Он не ответил на ее последнее «до свидания», но стоял у открытой двери до тех пор, пока она не повернула за угол.

Харриет шла к станции. Сейчас она не видела ни магазинов, ни людей, ни безжалостного уличного движения. Мешок ритмично и больно бил ее по ногам. При каждом шаге она слышала легкий шум от ударов деревянных шариков друг об друга. Это было так, как будто игра жила своей собственной жизнью.

Глава 5

Груда ящиков была навалена в середине гостиной, бледные прямоугольники на кремовых стенах указывали на те места, где висели картины. Харриет и Лео демонтировали свои четыре года.

Лео внезапно прекратил упаковывать книги в ящик и сел на диван. Он слышал, как Харриет на кухне открывала и закрывала дверцы буфета. Раздраженный этими звуками, он закричал на нее:

– Твой миксер, мой тостер, разве это все, что осталось между нами?

Харриет показалась в дверях. Она выглядела усталой.

– Это отвратительное, – ответила она, – но неизбежное следствие того, что уже случилось, неужели ты этого не понимаешь? Что кому будет принадлежать, не имеет значения. Ты можешь забрать все, если хочешь. Но квартира должна быть освобождена, потому что мы продаем ее, и все это барахло должно быть куда-нибудь вывезено. Почему ты не помогаешь вместо того, чтобы сидеть здесь?

– Я не хочу помогать. Я не хочу, чтобы мы делали этого. Почему мы не можем остановиться и забыть о том, что произошло?

Устало, потому что они уже десятки раз обсуждали эту тему, Харриет сказала:

– Этого нельзя забыть. И ты и я понимаем это.

Они занимались таким фехтованием в течение нескольких недель. Они встречались всего несколько раз, но каждый раз они должны были пройти этот изнурительный путь.

Лео хотел вернуться к тому моменту, который был до того, как Харриет увидела игру света и тени над телом девушки в студии. Он хотел притвориться, что ничего не произошло, он хотел договориться об этом обмане, сделав вид, что они всегда были счастливы, за исключением одного его незначительного упущения. Он говорил о детях, воображая себя отцом, и упрекал Харриет за отказ.

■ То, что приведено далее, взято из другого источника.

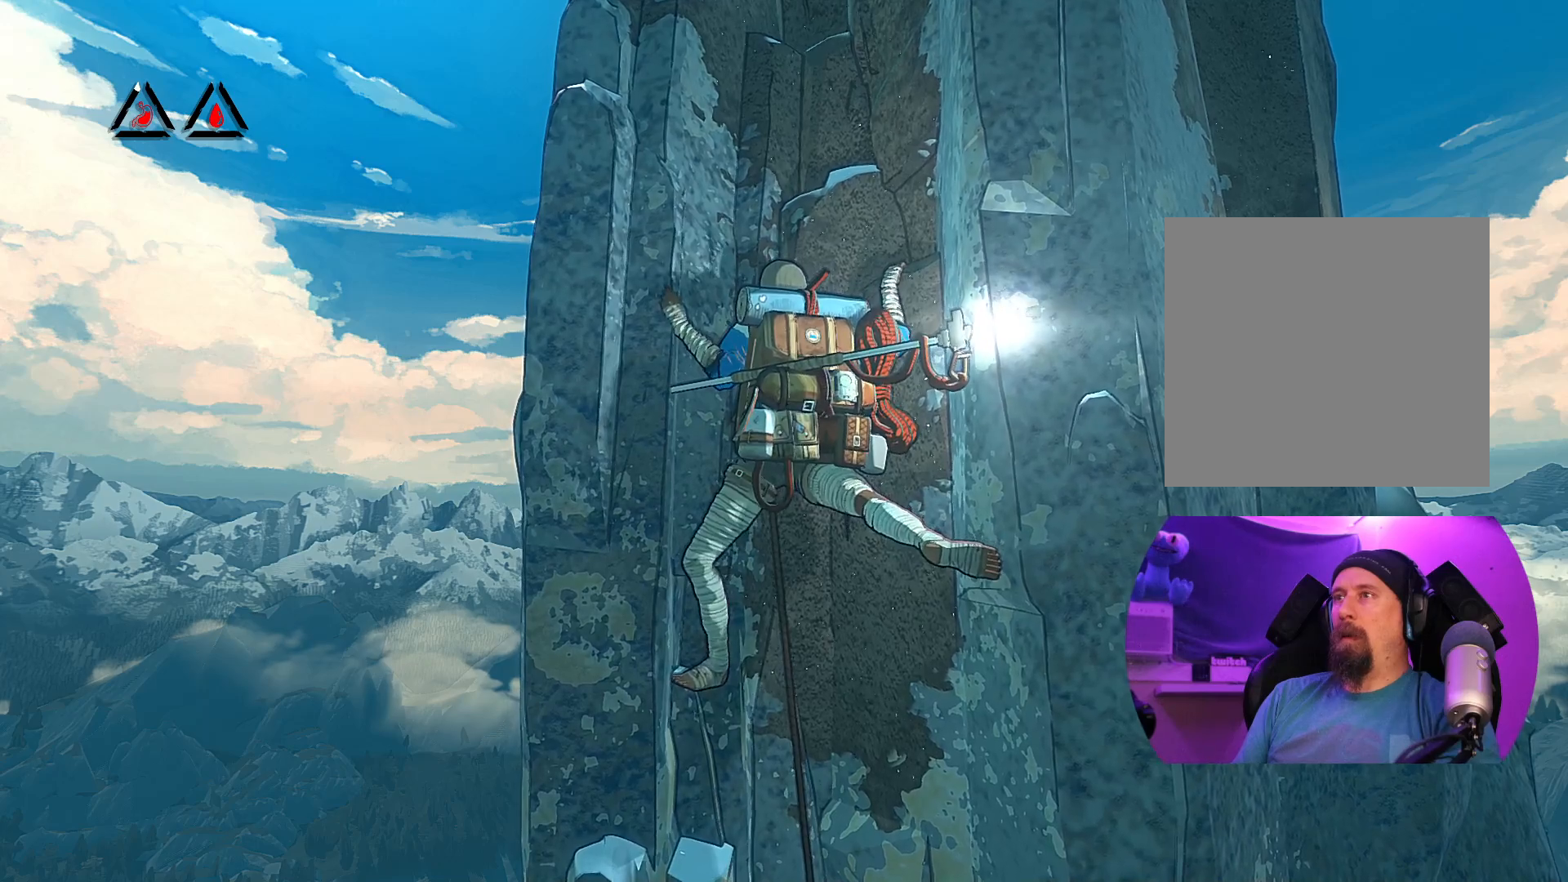
{"buttons": [], "left_stick": "down", "right_stick": "center", "events": [[100, "left_stick", "down-right"], [217, "left_stick", "center"], [433, "left_stick", "down"]]}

Харриет понимала, что его настойчивость исходит из потребности возражать ей по любому поводу. Горечь двигала ими. Если бы она захотела остаться, склеить осколки, то Лео потребовал бы разрыва. «Невозможна такая вещь, – подумала Харриет, – как дружеский развод». Она держалась за свое решение с твердостью, которая удивляла ее саму. Она помнила также, как муж проклинал ее за холодность и непреклонность. Ну что ж, она и ведет себя соответственно. И она с холодным облегчением радовалась тому, что у них нет детей, которые были бы свидетелями их развода или пострадали бы из-за него.

Лео поднял на нее глаза. Ей показалось, что он собирается схватить ее за руку и притянуть к себе, поэтому она инстинктивно отпрянула назад.

– Не делай этого, – прошептал Лео, – не веди себя так, как будто я собираюсь обидеть тебя.

«Ты-то собираешься, – безмолвно ответила Харриет, – но никогда больше этого не сделаешь».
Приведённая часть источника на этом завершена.